►
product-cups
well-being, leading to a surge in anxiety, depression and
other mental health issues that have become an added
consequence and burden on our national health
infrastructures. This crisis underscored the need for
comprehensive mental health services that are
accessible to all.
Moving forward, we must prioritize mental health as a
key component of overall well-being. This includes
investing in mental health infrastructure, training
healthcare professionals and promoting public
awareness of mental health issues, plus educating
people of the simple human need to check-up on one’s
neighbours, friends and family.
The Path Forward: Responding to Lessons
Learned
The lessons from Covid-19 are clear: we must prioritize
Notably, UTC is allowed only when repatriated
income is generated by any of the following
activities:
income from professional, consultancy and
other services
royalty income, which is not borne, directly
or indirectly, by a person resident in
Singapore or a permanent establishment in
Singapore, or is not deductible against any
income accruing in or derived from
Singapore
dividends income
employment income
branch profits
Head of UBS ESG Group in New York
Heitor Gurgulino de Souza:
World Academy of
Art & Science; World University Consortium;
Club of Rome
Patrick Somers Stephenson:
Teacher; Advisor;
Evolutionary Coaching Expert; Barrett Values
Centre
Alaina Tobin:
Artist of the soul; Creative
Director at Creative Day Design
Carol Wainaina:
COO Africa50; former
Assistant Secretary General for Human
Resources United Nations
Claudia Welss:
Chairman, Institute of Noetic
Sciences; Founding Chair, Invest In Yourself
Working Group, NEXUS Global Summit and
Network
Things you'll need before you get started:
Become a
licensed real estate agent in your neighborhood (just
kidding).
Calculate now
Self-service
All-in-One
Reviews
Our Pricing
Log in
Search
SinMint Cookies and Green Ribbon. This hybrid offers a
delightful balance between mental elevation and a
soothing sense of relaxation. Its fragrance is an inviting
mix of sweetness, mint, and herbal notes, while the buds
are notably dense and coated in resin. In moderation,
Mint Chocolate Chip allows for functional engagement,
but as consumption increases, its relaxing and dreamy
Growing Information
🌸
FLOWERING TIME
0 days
◄
=== Work to be completed ===
Find the lines above with the word "well". Copy them out.

=== The completed task ===
well-being, leading to a surge in anxiety, depression and
key component of overall well-being. This includes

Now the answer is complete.